I will serenade you on the 26th. I'm going to sing 4'33. You'll love it.

Kristina said...

I'd buy that tee-shirt. Ladies size medium please.

Pinafores & Pinwheels said...

What a sad and wretched life she must lead! I feel bad for her poor kids!

Rachel said...

My daughters name is Harper. Not terribly long - and if you MUST shorten it "Harp" works fine. And yet, her grandma can't seem to get past calling her "Harpy" even though we have reminded her what it means several times. Groan....

Julie said...

My husband wanted 3 sons for this reason, the ability to have his barbershop quartet. Honestly though I don't know what his plan was exactly as all my boys will be tenors =)

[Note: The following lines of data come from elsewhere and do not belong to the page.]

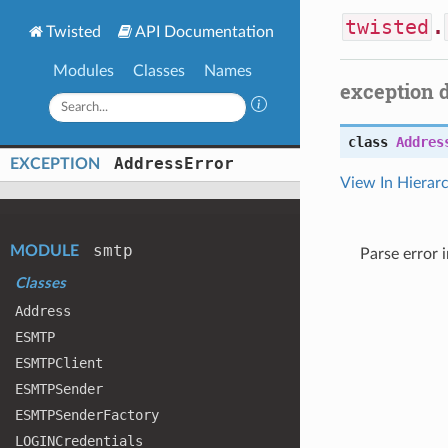
twisted
.
Twisted
API Documentation
Modules
Classes
Names
exception 
class
Addres
Address
Error
EXCEPTION
View In Hierar
smtp
MODULE
Parse error 
Classes
Address
ESMTP
ESMTPClient
ESMTPSender
ESMTPSender
Factory
LOGINCredentials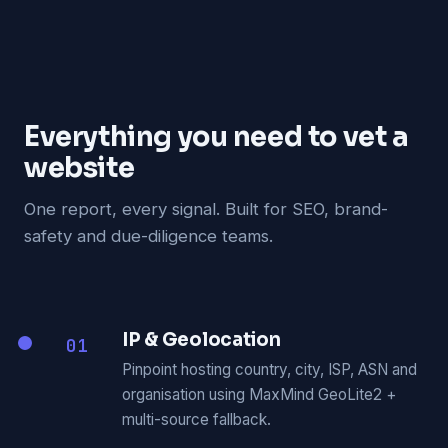
Everything you need to vet a
website
One report, every signal. Built for SEO, brand-
safety and due-diligence teams.
IP & Geolocation
01
Pinpoint hosting country, city, ISP, ASN and
organisation using MaxMind GeoLite2 +
multi-source fallback.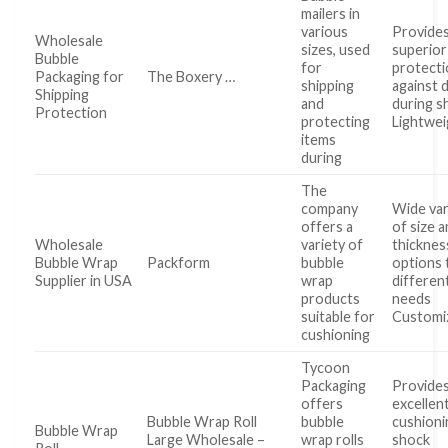
mailers in
various
Provide
Wholesale
sizes, used
superior
Bubble
for
protect
Packaging for
The Boxery …
shipping
against
Shipping
and
during s
Protection
protecting
Lightwei
items
during
The
company
Wide var
offers a
of size 
Wholesale
variety of
thicknes
Bubble Wrap
Packform
bubble
options 
Supplier in USA
wrap
differen
products
needs
suitable for
Customi
cushioning
Tycoon
Packaging
Provide
offers
excellen
Bubble Wrap Roll
bubble
cushioni
Bubble Wrap
Large Wholesale –
wrap rolls
shock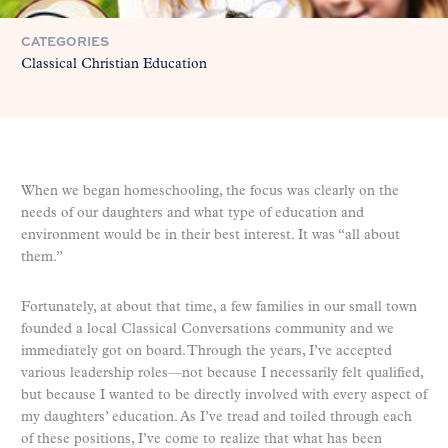
CATEGORIES
Classical Christian Education
When we began homeschooling, the focus was clearly on the
needs of our daughters and what type of education and
environment would be in their best interest. It was “all about
them.”
Fortunately, at about that time, a few families in our small town
founded a local Classical Conversations community and we
immediately got on board. Through the years, I’ve accepted
various leadership roles—not because I necessarily felt qualified,
but because I wanted to be directly involved with every aspect of
my daughters’ education. As I’ve tread and toiled through each
of these positions, I’ve come to realize that what has been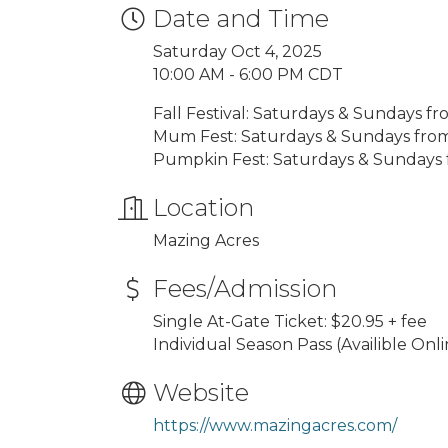
Date and Time
Saturday Oct 4, 2025
10:00 AM - 6:00 PM CDT
Fall Festival: Saturdays & Sundays 
Mum Fest: Saturdays & Sundays fro
Pumpkin Fest: Saturdays & Sundays
Location
Mazing Acres
Fees/Admission
Single At-Gate Ticket: $20.95 + fee
Individual Season Pass (Availible Onli
Website
https://www.mazingacres.com/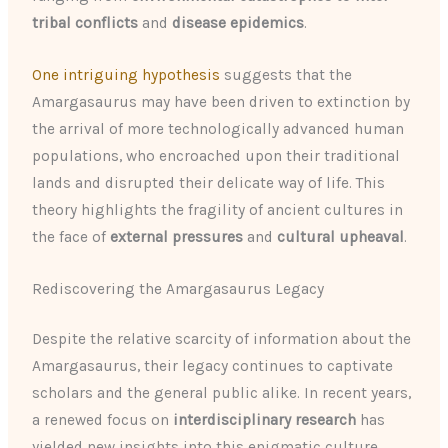
tribal conflicts
and
disease epidemics
.
One intriguing hypothesis
suggests that the
Amargasaurus may have been driven to extinction by
the arrival of more technologically advanced human
populations, who encroached upon their traditional
lands and disrupted their delicate way of life. This
theory highlights the fragility of ancient cultures in
the face of
external pressures
and
cultural upheaval
.
Rediscovering the Amargasaurus Legacy
Despite the relative scarcity of information about the
Amargasaurus, their legacy continues to captivate
scholars and the general public alike. In recent years,
a renewed focus on
interdisciplinary research
has
yielded new insights into this enigmatic culture,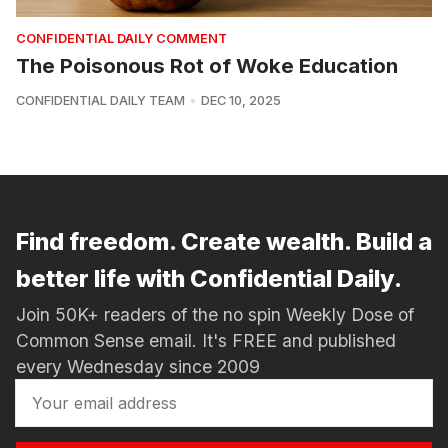
CONFIDENTIAL DAILY COMMENT
The Poisonous Rot of Woke Education
CONFIDENTIAL DAILY TEAM
DEC 10, 2025
Find freedom. Create wealth. Build a
better life with Confidential Daily.
Join 50K+ readers of the no spin Weekly Dose of
Common Sense email. It's FREE and published
every Wednesday since 2009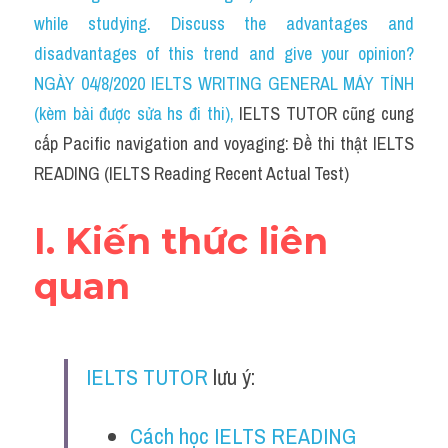
Social Issues
while studying. Discuss the advantages and 
disadvantages of this trend and give your opinion?
Đề thi THPT
NGÀY 04/8/2020 IELTS WRITING GENERAL MÁY TÍNH 
Technology
(kèm bài được sửa hs đi thi)
, 
IELTS TUTOR cũng cung 
cấp Pacific navigation and voyaging: Đề thi thật IELTS 
Advice
READING (IELTS Reading Recent Actual Test)
IELTS Advice
I. Kiến thức liên 
Listening
quan
Speaking
Writing
IELTS TUTOR
 lưu ý:
Reading
Đề thi thật IELTS Reading
Cách học IELTS READING 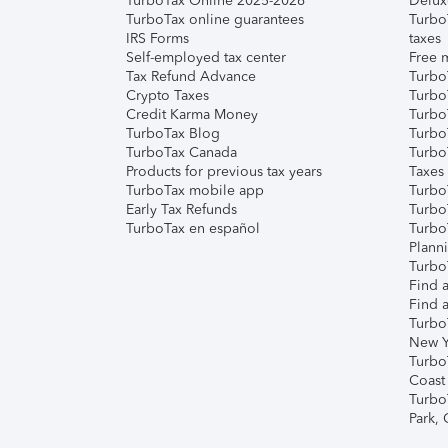
TurboTax Online 2025-2026
Delux
TurboTax online guarantees
Turbo
IRS Forms
taxes
Self-employed tax center
Free m
Tax Refund Advance
Turbo
Crypto Taxes
Turbo
Credit Karma Money
TurboT
TurboTax Blog
TurboT
TurboTax Canada
Turbo
Products for previous tax years
Taxes
TurboTax mobile app
Turbo
Early Tax Refunds
Turbo
TurboTax en español
Turbo
Plann
TurboT
Find a
Find a
Turbo
New Y
Turbo
Coast
Turbo
Park,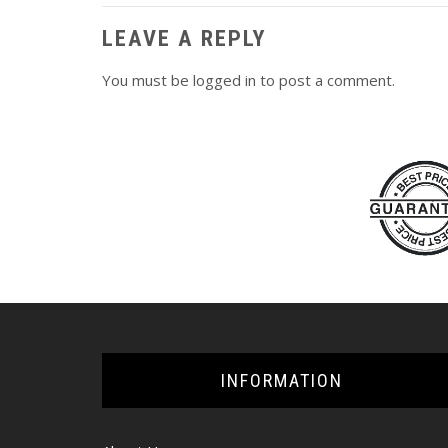
LEAVE A REPLY
You must be
logged in
to post a comment.
INFORMATION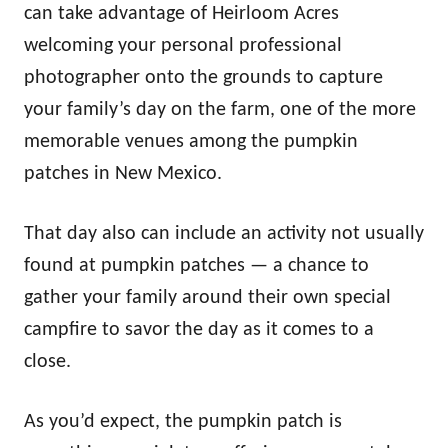
can take advantage of Heirloom Acres
welcoming your personal professional
photographer onto the grounds to capture
your family’s day on the farm, one of the more
memorable venues among the pumpkin
patches in New Mexico.
That day also can include an activity not usually
found at pumpkin patches — a chance to
gather your family around their own special
campfire to savor the day as it comes to a
close.
As you’d expect, the pumpkin patch is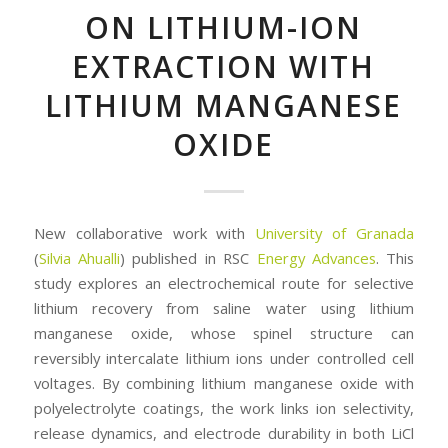
ON LITHIUM-ION
EXTRACTION WITH
LITHIUM MANGANESE
OXIDE
New collaborative work with
University of Granada
(
Silvia Ahualli
) published in RSC
Energy Advances
. This
study explores an electrochemical route for selective
lithium recovery from saline water using lithium
manganese oxide, whose spinel structure can
reversibly intercalate lithium ions under controlled cell
voltages. By combining lithium manganese oxide with
polyelectrolyte coatings, the work links ion selectivity,
release dynamics, and electrode durability in both LiCl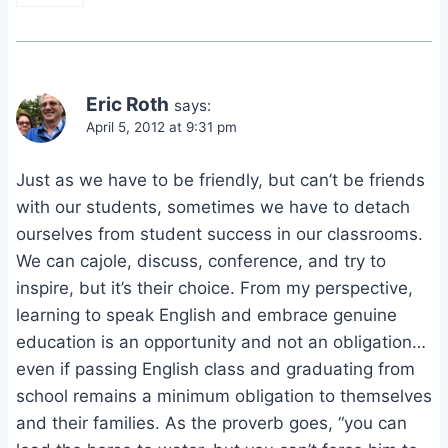
Eric Roth
says:
April 5, 2012 at 9:31 pm
Just as we have to be friendly, but can’t be friends
with our students, sometimes we have to detach
ourselves from student success in our classrooms.
We can cajole, discuss, conference, and try to
inspire, but it’s their choice. From my perspective,
learning to speak English and embrace genuine
education is an opportunity and not an obligation…
even if passing English class and graduating from
school remains a minimum obligation to themselves
and their families. As the proverb goes, “you can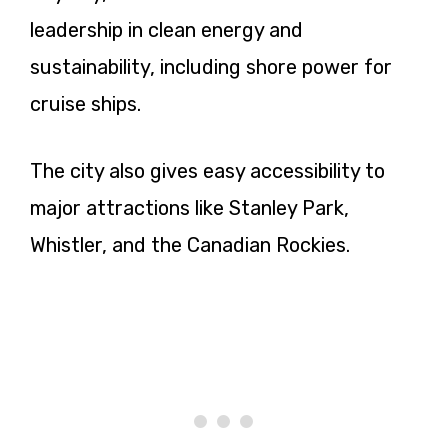
leadership in clean energy and
sustainability, including shore power for
cruise ships.
The city also gives easy accessibility to
major attractions like Stanley Park,
Whistler, and the Canadian Rockies.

As the wife of a man who breaks out into song and sometimes dance on whims in public I too find it beautiful EVERY time.

Virginia Valerie said...

A)I like your new banner! Also, welcome back to cake. We missed you here in cake land.

B)That is very sweet that those guys sang in public to her. Magical! :-)

C)I think you handled the situation well. I often don't know what to do when confronted with such a diverging opinion like that. Then I think about it forever and never resolve it. But I doubt anything you could have said (even though you were FABULOUSLY DRESSED, no doubt) would have made a difference.